Question: 
The book ‘Is There A God?’ was amazing! It helped to reshape my thoughts & it gave me a better vision on how to think. Thank You. My question has to do with the 2012 myths that are out there. I really enjoy watching Dr.Neil deGrasse Tyson of Nova on PBS. He made some funny comments about it & some more serious ones about the astroid that’s headed for earth in 2029/2036. This may sound like a silly question, but I have a couple of friends asking me questions about these issues in light of the sci-fi film 2012. I was wondering if there is any truth scientifcally for evidence of the 2012 sensation or about killer astroids named Apophis? I usually don’t worry about this stuff or pay any attention to it all, but like I said, a few of my friends are asking me all sorts of questions.
Answer:

Thanks for your comments.  The 2012 myth is, itself a myth.  In other words, this entire hoopla is based on quite literally nothing–a myth about a myth.  If I understand correctly, and I have done some research into it, the entire hype is built on the fact that one particular Mayan calander comes to the "end of the world" in 2012.  The best I can tell, the Mayans themselves did not see this as a big event, or if they did, we have no evidence that they did.  Their cosmology, as with so many other ancient cultures and religions such as the Buddhists, Hindus and Jains, is cyclical.  In other words, they see history and cosmology as following a repeating pattern of death and rebirth.  If 2012 is anything for the Mayans, it is the turning of the calendar to a new cycle.  It is not the end of the world in the sense that a linear view of the world and time would see it, but is as much a new beginning as an end.  The best I can tell from looking into the so-called 2012 prophecy is that there is no catastrophe foreseen.  So much for any kind of apocalyptic view.

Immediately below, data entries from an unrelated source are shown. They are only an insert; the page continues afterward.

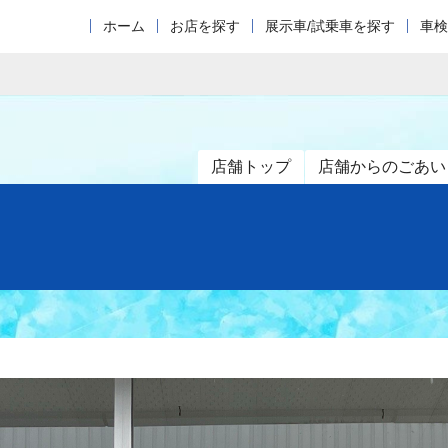
ホーム
お店を探す
展示車/試乗車を探す
車検
店舗トップ
店舗からのごあい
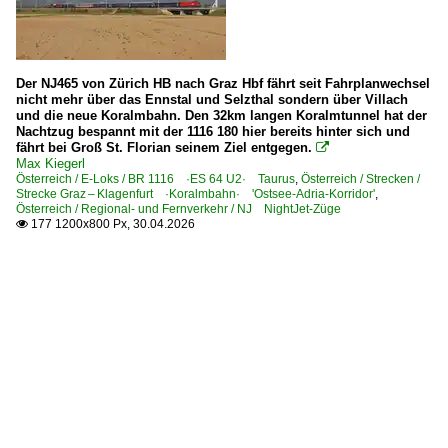
Der NJ465 von Zürich HB nach Graz Hbf fährt seit Fahrplanwechsel
nicht mehr über das Ennstal und Selzthal sondern über Villach
und die neue Koralmbahn. Den 32km langen Koralmtunnel hat der
Nachtzug bespannt mit der 1116 180 hier bereits hinter sich und
fährt bei Groß St. Florian seinem Ziel entgegen.

Max Kiegerl
Österreich / E-Loks / BR 1116 ·ES 64 U2· Taurus
,
Österreich / Strecken /
Strecke Graz – Klagenfurt ·Koralmbahn· 'Ostsee-Adria-Korridor'
,
Österreich / Regional- und Fernverkehr / NJ NightJet-Züge
177 1200x800 Px, 30.04.2026

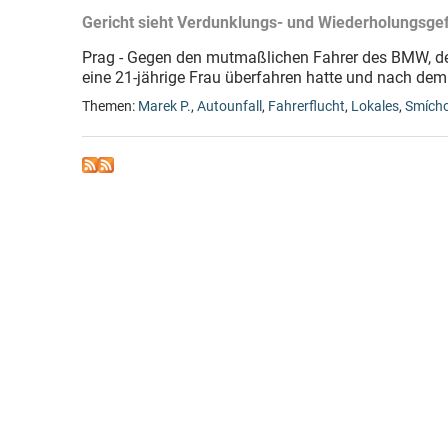
Gericht sieht Verdunklungs- und Wiederholungsge
Prag - Gegen den mutmaßlichen Fahrer des BMW, de
eine 21-jährige Frau überfahren hatte und nach dem 
Themen:
Marek P.
,
Autounfall
,
Fahrerflucht
,
Lokales
,
Smích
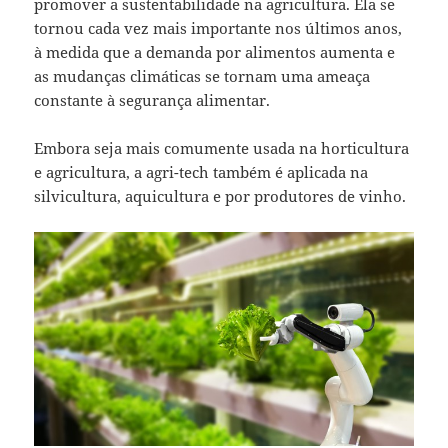
promover a sustentabilidade na agricultura. Ela se
tornou cada vez mais importante nos últimos anos,
à medida que a demanda por alimentos aumenta e
as mudanças climáticas se tornam uma ameaça
constante à segurança alimentar.
Embora seja mais comumente usada na horticultura
e agricultura, a agri-tech também é aplicada na
silvicultura, aquicultura e por produtores de vinho.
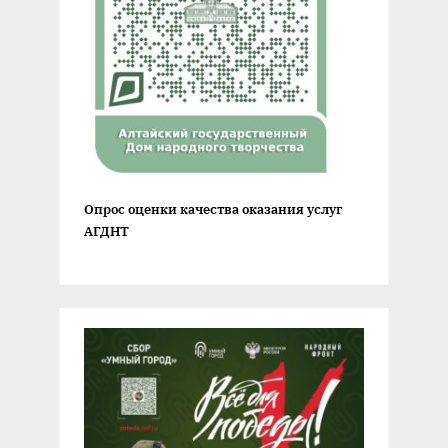
Опрос оценки качества оказания услуг
АГДНТ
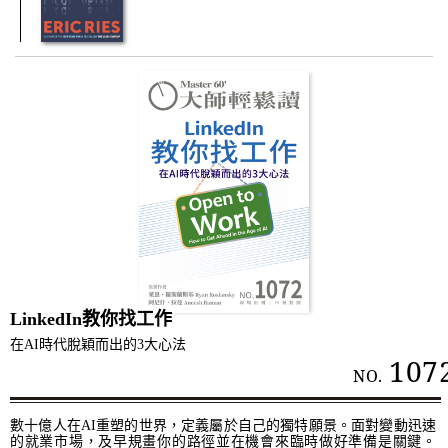
LinkedIn教你找工作
在AI時代脫穎而出的3大心法
107
NO.
數十億人在AI重塑的世界，定義屬於自己的獨特願景。面對變動迅速
的就業市場，及早規畫你的路徑並在機會來臨時做好準備是關鍵。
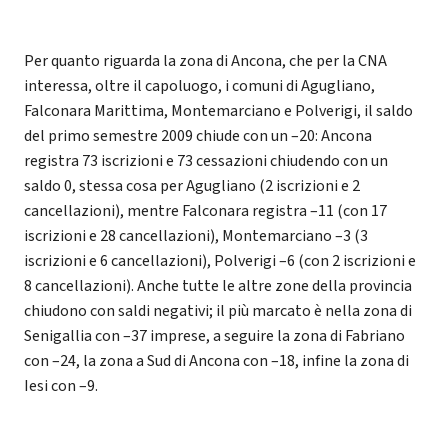
Per quanto riguarda la zona di Ancona, che per la CNA
interessa, oltre il capoluogo, i comuni di Agugliano,
Falconara Marittima, Montemarciano e Polverigi, il saldo
del primo semestre 2009 chiude con un –20: Ancona
registra 73 iscrizioni e 73 cessazioni chiudendo con un
saldo 0, stessa cosa per Agugliano (2 iscrizioni e 2
cancellazioni), mentre Falconara registra –11 (con 17
iscrizioni e 28 cancellazioni), Montemarciano –3 (3
iscrizioni e 6 cancellazioni), Polverigi –6 (con 2 iscrizioni e
8 cancellazioni). Anche tutte le altre zone della provincia
chiudono con saldi negativi; il più marcato è nella zona di
Senigallia con –37 imprese, a seguire la zona di Fabriano
con –24, la zona a Sud di Ancona con –18, infine la zona di
Iesi con –9.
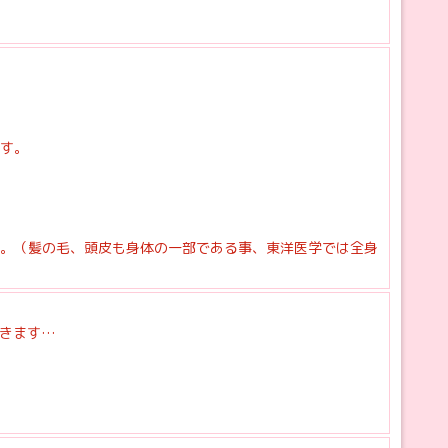
す。
。（髪の毛、頭皮も身体の一部である事、東洋医学では全身
できます…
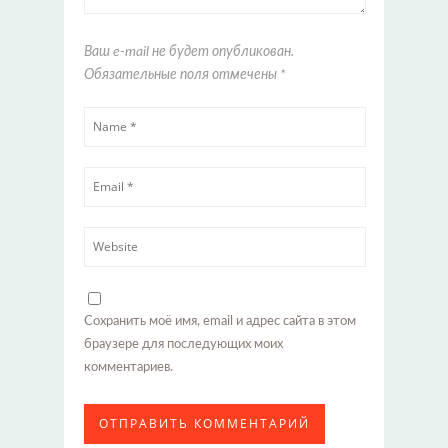
Ваш e-mail не будет опубликован.
Обязательные поля отмечены
*
Сохранить моё имя, email и адрес сайта в этом
браузере для последующих моих
комментариев.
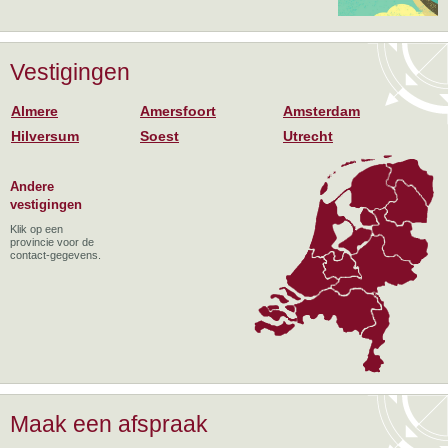
Vestigingen
Almere
Amersfoort
Amsterdam
Hilversum
Soest
Utrecht
Andere
vestigingen
Klik op een
provincie voor de
contact-gegevens.
Maak een afspraak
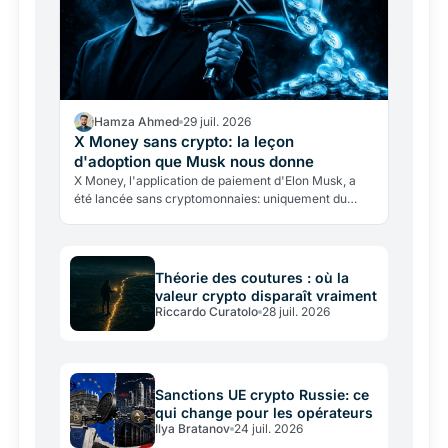
Hamza Ahmed
29 juil. 2026
X Money sans crypto: la leçon
d'adoption que Musk nous donne
X Money, l'application de paiement d'Elon Musk, a
été lancée sans cryptomonnaies: uniquement du
dollar, avec un rendement de 6%. Une leçon décisive
sur l'état…
Théorie des coutures : où la
valeur crypto disparaît vraiment
Riccardo Curatolo
28 juil. 2026
Sanctions UE crypto Russie: ce
qui change pour les opérateurs
Ilya Bratanov
24 juil. 2026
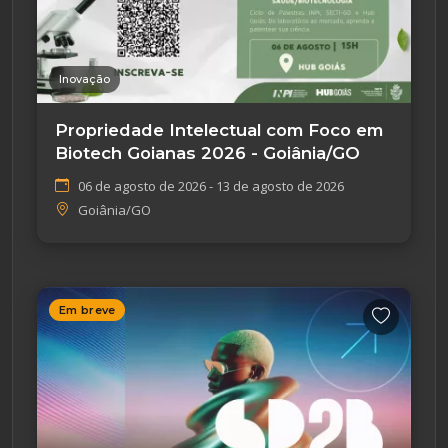
Inovação
Propriedade Intelectual com Foco em
Biotech Goianas 2026 - Goiânia/GO
06 de agosto de 2026 - 13 de agosto de 2026
Goiânia/GO
Em breve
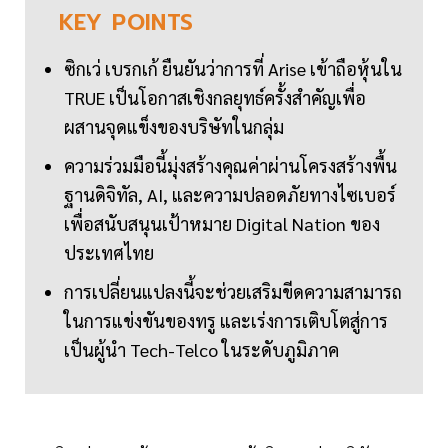
KEY
POINTS
ซิกเว่ เบรกเก้ ยืนยันว่าการที่ Arise เข้าถือหุ้นใน
TRUE เป็นโอกาสเชิงกลยุทธ์ครั้งสำคัญเพื่อ
ผสานจุดแข็งของบริษัทในกลุ่ม
ความร่วมมือนี้มุ่งสร้างคุณค่าผ่านโครงสร้างพื้น
ฐานดิจิทัล, AI, และความปลอดภัยทางไซเบอร์
เพื่อสนับสนุนเป้าหมาย Digital Nation ของ
ประเทศไทย
การเปลี่ยนแปลงนี้จะช่วยเสริมขีดความสามารถ
ในการแข่งขันของทรู และเร่งการเติบโตสู่การ
เป็นผู้นำ Tech-Telco ในระดับภูมิภาค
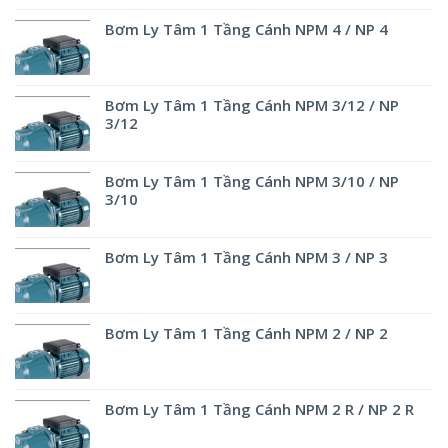
Bơm Ly Tâm 1 Tầng Cánh NPM 4 / NP 4
Bơm Ly Tâm 1 Tầng Cánh NPM 3/12 / NP
3/12
Bơm Ly Tâm 1 Tầng Cánh NPM 3/10 / NP
3/10
Bơm Ly Tâm 1 Tầng Cánh NPM 3 / NP 3
Bơm Ly Tâm 1 Tầng Cánh NPM 2 / NP 2
Bơm Ly Tâm 1 Tầng Cánh NPM 2 R / NP 2 R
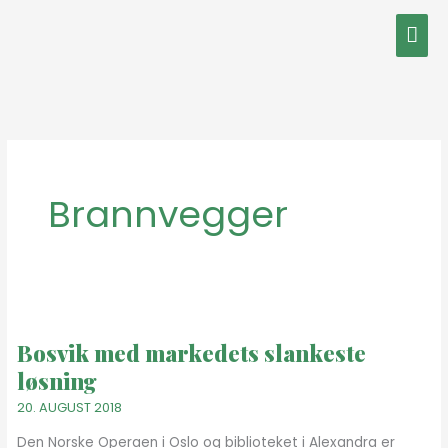
Hopp
Hov
rett
til
innholdet
Brannvegger
Bosvik
med
Bosvik med markedets slankeste
markedets
løsning
slankeste
løsning
20. AUGUST 2018
Den Norske Operaen i Oslo og biblioteket i Alexandra er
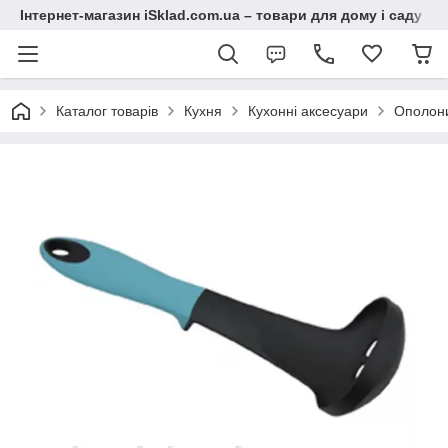
Інтернет-магазин iSklad.com.ua – товари для дому і саду
Каталог товарів
Кухня
Кухонні аксесуари
Ополони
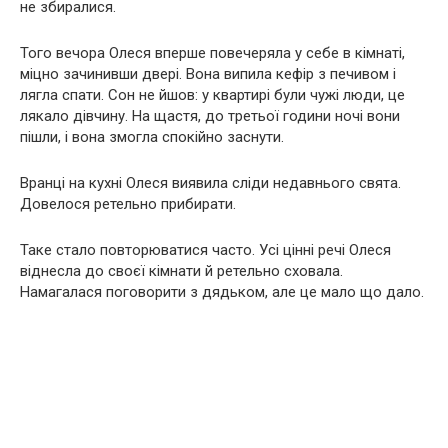
не збиралися.
Того вечора Олеся вперше повечеряла у себе в кімнаті,
міцно зачинивши двері. Вона випила кефір з печивом і
лягла спати. Сон не йшов: у квартирі були чужі люди, це
лякало дівчину. На щастя, до третьої години ночі вони
пішли, і вона змогла спокійно заснути.
Вранці на кухні Олеся виявила сліди недавнього свята.
Довелося ретельно прибирати.
Таке стало повторюватися часто. Усі цінні речі Олеся
віднесла до своєї кімнати й ретельно сховала.
Намагалася поговорити з дядьком, але це мало що дало.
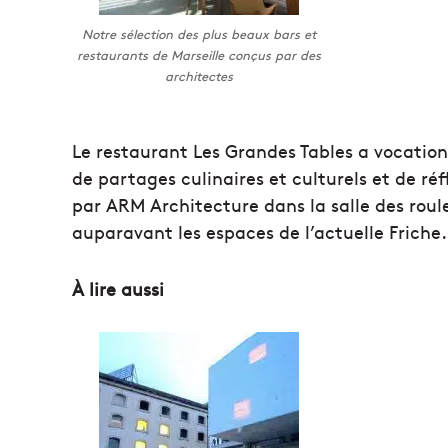
Notre sélection des plus beaux bars et
restaurants de Marseille conçus par des
architectes
Le restaurant Les Grandes Tables a vocation
de partages culinaires et culturels et de réfl
par ARM Architecture dans la salle des rou
auparavant les espaces de l’actuelle Friche.
À lire aussi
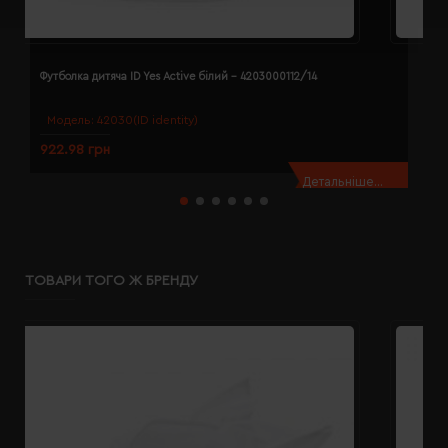
Футболка дитяча ID Yes Active білий - 4203000112/14
Ф
Модель:
42030(ID identity)
922.98 грн
9
Детальніше...
ТОВАРИ ТОГО Ж БРЕНДУ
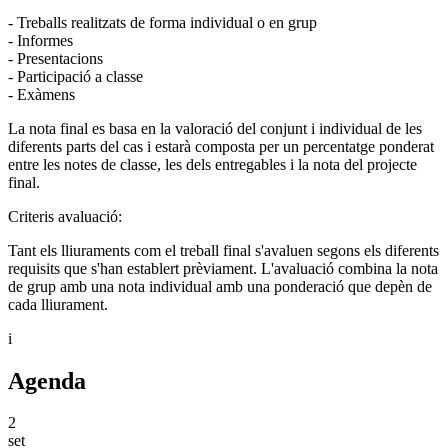
- Treballs realitzats de forma individual o en grup
- Informes
- Presentacions
- Participació a classe
- Exàmens
La nota final es basa en la valoració del conjunt i individual de les
diferents parts del cas i estarà composta per un percentatge ponderat
entre les notes de classe, les dels entregables i la nota del projecte
final.
Criteris avaluació:
Tant els lliuraments com el treball final s'avaluen segons els diferents
requisits que s'han establert prèviament. L'avaluació combina la nota
de grup amb una nota individual amb una ponderació que depèn de
cada lliurament.
i
Agenda
2
set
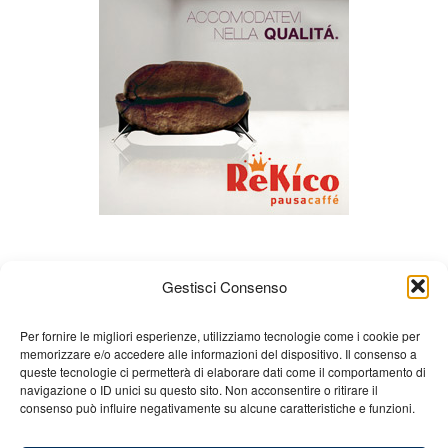
Gestisci Consenso
Per fornire le migliori esperienze, utilizziamo tecnologie come i cookie per
memorizzare e/o accedere alle informazioni del dispositivo. Il consenso a
queste tecnologie ci permetterà di elaborare dati come il comportamento di
About us
Gian Carlo Minardi
Gear
navigazione o ID unici su questo sito. Non acconsentire o ritirare il
consenso può influire negativamente su alcune caratteristiche e funzioni.
Merchandising
Partners
Contact us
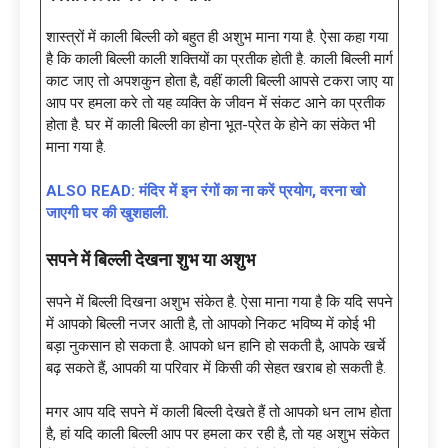
शास्त्रों में काली बिल्ली को बहुत ही अशुभ माना गया है. ऐसा कहा गया
है कि काली बिल्ली काली शक्तियों का प्रतीक होती है. काली बिल्ली मार्ग
काट जाए तो अपशकुन होता है, वहीं काली बिल्‍ली आपसे टकरा जाए या
आप पर हमला करे तो यह व्यक्ति के जीवन में संकट आने का प्रतीक
होता है. घर में काली बिल्ली का होना भूत-प्रेत के होने का संकेत भी
माना गया है.
ALSO READ: मंदिर में इन रंगों का ना करें प्रयोग, वरना खो
जाएगी घर की खुशहाली.
सपने में बिल्ली देखना शुभ या अशुभ
सपने में बिल्ली दिखना अशुभ संकेत है. ऐसा माना गया है कि यदि सपने
में आपको बिल्ली नजर आती है, तो आपको निकट भविष्य में कोई भी
बड़ा नुकसान हो सकता है. आपको धन हानि हो सकती है, आपके खर्चे
बढ़ सकते हैं, आपकी या परिवार में किसी की सेहत खराब हो सकती है.
मगर आप यदि सपने में काली बिल्ली देखते हैं तो आपको धन लाभ होता
है, हां यदि काली बिल्ली आप पर हमला कर रही है, तो यह अशुभ संकेत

Let us suppose for a minute that the Mayans really did see 2012 as the end of a cycle.  I do not at all concede that this is true, but only that one particular calendar saw it that way.  The next reasonable question is whether any reasonable person would see this as having some basis in reality.   I would say that the only ones who will take this at all seriously are either extremely gullible people or ones who hope to make big bucks on the gullible.  A number of New Agers have taken up the gauntlet–making this into some sort of symbolically significant thing–the beginning of a new era of peace and happiness.  This tells us a lot about how credulous such New-Agers are.  Such people care rather little about truth, but will use anything, no matter how blatantly bogus, to push their Westernized Hindu world view.  One can only hope that reasonable people will take this blatant abuse of common sense as sufficient reason to reject New Age thinking.

About predictions of a catastrophic asteroid collisions with the earth, from my perspective this is a scientific question, not something to be determined by some sort of apocalyptic Mayan calendar or anything else.  The earth has been struck by large objects in the past.  For example, there is compelling evidence that the Chixlub asteroid hit the earth at the northwest corner of the Yucatan Peninsula 65 million years ago with catastrophic effects, including probably putting an end to the dinosaurs.   There is also the Tunguska Meteorite which struck in Siberia in 1908.  Actually, scientists believe it was a meteorite which did not strike the ground but broke up above the earth, releasing an amount of energy many times greater than the explosions in Hiroshima and Nagasaki.   It is estimated that this object was several meters across.  If it had happened over a populated area many would have died.

Massive, catastrophic meteor/asteroid strikes are extremely rare events which are governed by statistics and physics.  There are a number of objects in our solar system which occasionally have relatively near collisions with the earth.  "Near" is a relative thing, as on a the scale of our solar system coming within one million miles of the earth would be a near collision.  Some have proposed that governments ought to prepare for the possibility of an asteroid strike by building a satellite which could deflect such an asteroid from hitting the earth.   The dates you have listed above (2029/2036) are dates when scientists have predicted near collisions.  Do not worry yourself, the likelihood of one of these actually striking the earth on these dates is truly miniscule.

How should a Christian respond to such nonsense?  Probably we should pretty much ignore it, but perhaps we can turn a conversation or two  from the blatantly bogus nature of the 2012 hope to the overwhelming evidence for the resurrection of Jesus and the inspiration of the Bible.